Ask an engineering team if their infrastructure is working correctly and most of them will say yes. Ask them how they know, and the answers are usually a mix of: nothing has broken recently, the monitoring dashboards look green, and the last deployment went fine.
None of that is evidence. It is absence of signal. Those are different things, and confusing them is one of the more common sources of operational surprise.
The assumption problem
Infrastructure operations run on assumptions more often than most teams realise. The assumption that the DR configuration is still current. The assumption that the backup job completed successfully last night. The assumption that the replica is actually replicating at an acceptable lag. The assumption that the firewall rules reflect what was deployed six weeks ago, before someone made a manual change that nobody documented.
Assumptions accumulate quietly. Each one is individually reasonable. Collectively, they produce environments that are technically running but whose actual state nobody can describe with confidence.

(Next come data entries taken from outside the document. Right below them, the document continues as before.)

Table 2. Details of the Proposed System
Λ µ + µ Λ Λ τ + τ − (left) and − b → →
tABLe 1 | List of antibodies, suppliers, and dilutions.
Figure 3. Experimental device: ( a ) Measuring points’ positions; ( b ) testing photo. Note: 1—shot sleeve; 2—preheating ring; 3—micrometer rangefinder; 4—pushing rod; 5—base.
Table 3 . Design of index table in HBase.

This is not a failure of diligence. It is a structural problem. When verification is manual, it gets skipped under pressure. When operational evidence is not captured automatically, it does not exist.
What evidence actually looks like
Operational evidence is a structured record of what ran, against what, with what result. It is produced automatically as part of execution, not written up afterwards by the operator who ran the job.

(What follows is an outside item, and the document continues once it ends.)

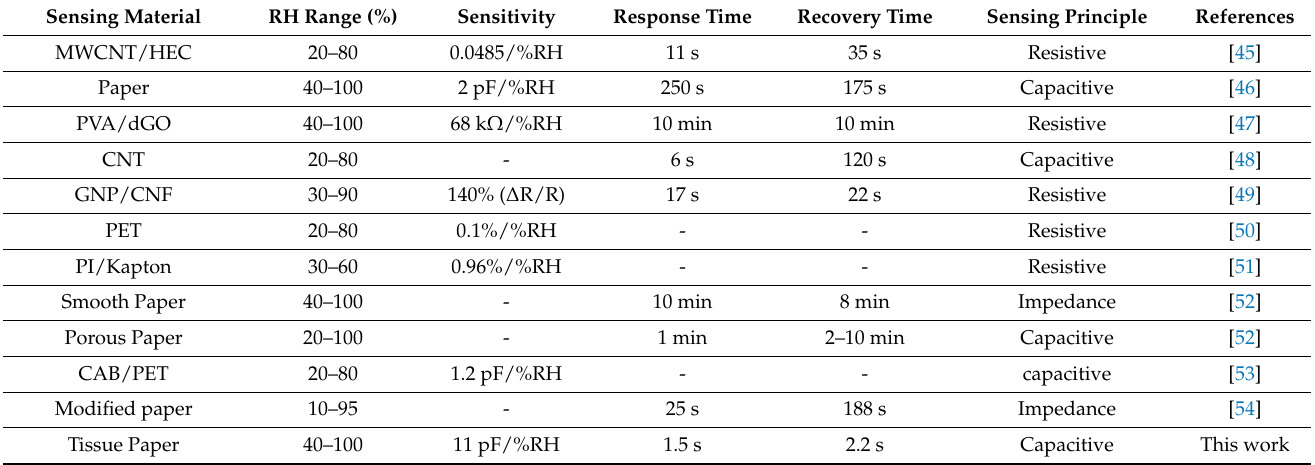
Figure 8. Capacitance of sensor versus %RH at inset temperatures. The comparison of the sensing parameters of our sensor, such as sensitivity, response time, and recovery time, with previously reported work is presented in Table 1. From the data presented in Table 1, it is clear that our proposed sensor exhibits remarkable results in terms of transient response and sensitivity. Table 1. Comparison of sensitivity, response time, and recovery time of different sensing materials with their sensing principles .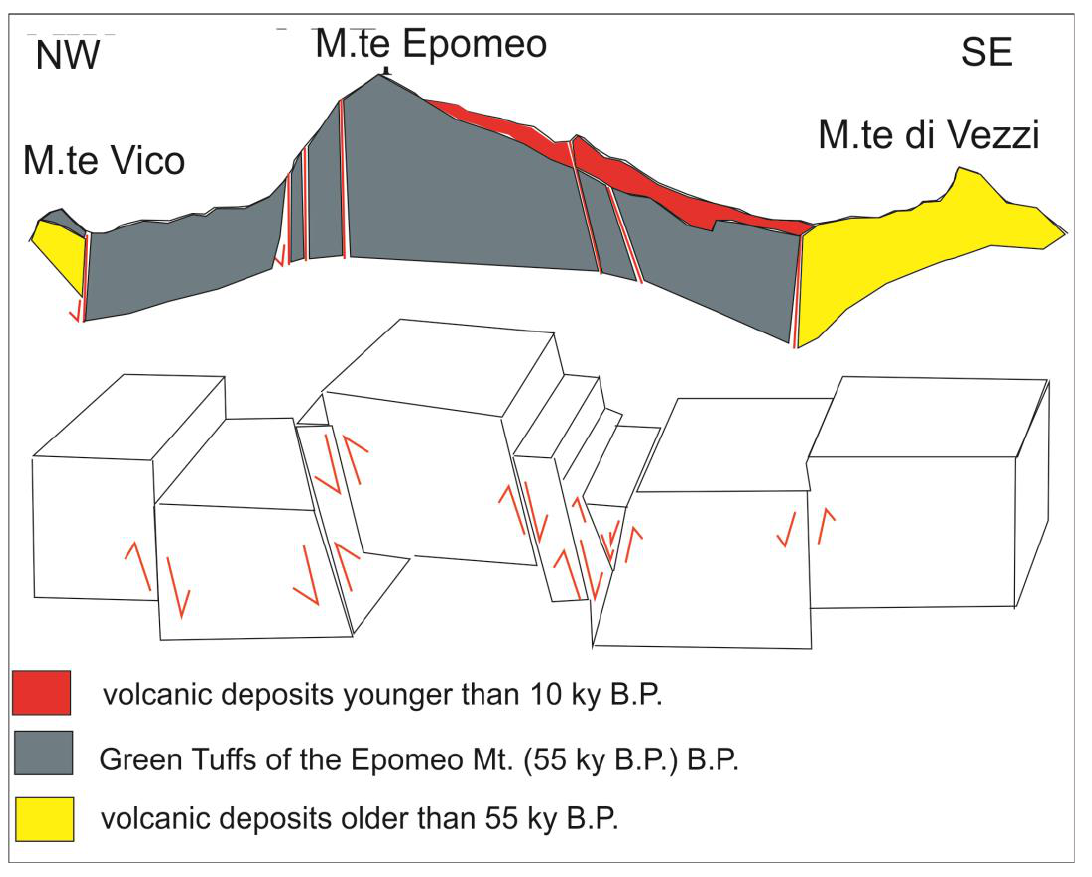
Figure 6. The model of block resurgence of Ischia proposed by Orsi et al. [11].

A useful run record contains the inputs the operation received, the pre-condition state of the environment before the run, the tool output (appropriately redacted), the validation probe results, and the outcome against the expected state. That record exists whether the operation succeeded or failed. It is legible to someone who was not present when the run happened.

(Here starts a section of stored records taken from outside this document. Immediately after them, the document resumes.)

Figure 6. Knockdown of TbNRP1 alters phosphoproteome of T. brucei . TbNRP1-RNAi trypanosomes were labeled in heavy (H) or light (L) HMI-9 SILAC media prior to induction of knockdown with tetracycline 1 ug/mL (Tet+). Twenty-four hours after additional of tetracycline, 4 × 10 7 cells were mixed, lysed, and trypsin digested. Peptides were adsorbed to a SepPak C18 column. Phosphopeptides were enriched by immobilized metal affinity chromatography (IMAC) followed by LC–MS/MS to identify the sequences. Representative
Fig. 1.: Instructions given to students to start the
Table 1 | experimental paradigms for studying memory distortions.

This is different from a log file. Log files capture what a tool emitted. A run record captures what an operator intended, what the platform did, and what the result was. The distinction matters when you are trying to understand a failure three weeks after the fact, or when an external reviewer needs to verify that a specific procedure was followed correctly.
Probes and validation steps
The most useful verification happens during execution, not after it. Probes run as part of an operation, check a specific condition, and write the result into the run record.
For a database promotion, a probe might check replication lag before the switchover, confirm that the replica accepted write traffic after promotion, and verify that the application reconnected successfully. Each of those checks produces a structured result — pass, fail, or a measured value — that is part of the operation’s record.
probes:
- name: replication-lag-check
type: psql
query: "SELECT EXTRACT(EPOCH FROM (now() - pg_last_xact_replay_timestamp()))::int"
expect: "< 30"
on_fail: abort
- name: post-promote-write-check
type: psql
query: "SELECT pg_is_in_recovery()"
expect: "f"
on_fail: alertThese are not tests in the software development sense. They are operational verification steps. The distinction is that they run against real infrastructure, they produce evidence that goes into a run record, and they can halt an operation if a critical check fails. They are part of the operational design, not a post-hoc quality layer.
Why this changes incident response
When evidence exists, incident response is a different kind of work. Instead of starting from “something is wrong, let’s figure out what state the environment is in,” the engineer starts from the run records: what ran recently, what the environment state was at each point, where the probes passed or failed.
That is a much smaller problem space. The investigation starts with evidence, not with assumptions about what might have happened.
I’ve seen incidents where the entire diagnostic effort was spent reconstructing what had run over the previous 48 hours, because the operations had produced no structured output. The fix, when found, was straightforward. The time to find it was not. That time comes directly from the absence of operational evidence.
The cultural shift
Evidence-driven operations requires a change in what counts as “done.” An operation is not done when the command returns zero. It is done when the run record exists, the probes have passed, and the outcome is documented in a form that someone else can verify.
That standard feels heavier at first. It takes longer to run an operation that captures evidence than one that does not. But the investment is not in the individual run — it is in the aggregate operational model. An environment where every significant operation produces a run record is an environment that can be audited, investigated, and understood.
HybridOps structures this as a first principle: every module execution produces a run record, probes run as part of the operation rather than separately, and the output is normalised so it can be compared across runs. The evidence is not bolted on — it is part of how the platform executes.
What this requires
Building an evidence-driven operational model requires three things.
First, a definition of what a run record contains. This needs to be agreed and consistent, not left to individual operator judgement.
Second, probes that are part of the operational design — not afterthoughts. The verification steps for an operation should be designed at the same time as the operation itself.
Third, a norm that the record is what defines completion. The dashboard being green is not the same as the operation having produced evidence of correctness.
Reliable infrastructure operations are not distinguished by the absence of incidents. They are distinguished by the quality of the evidence available when incidents happen.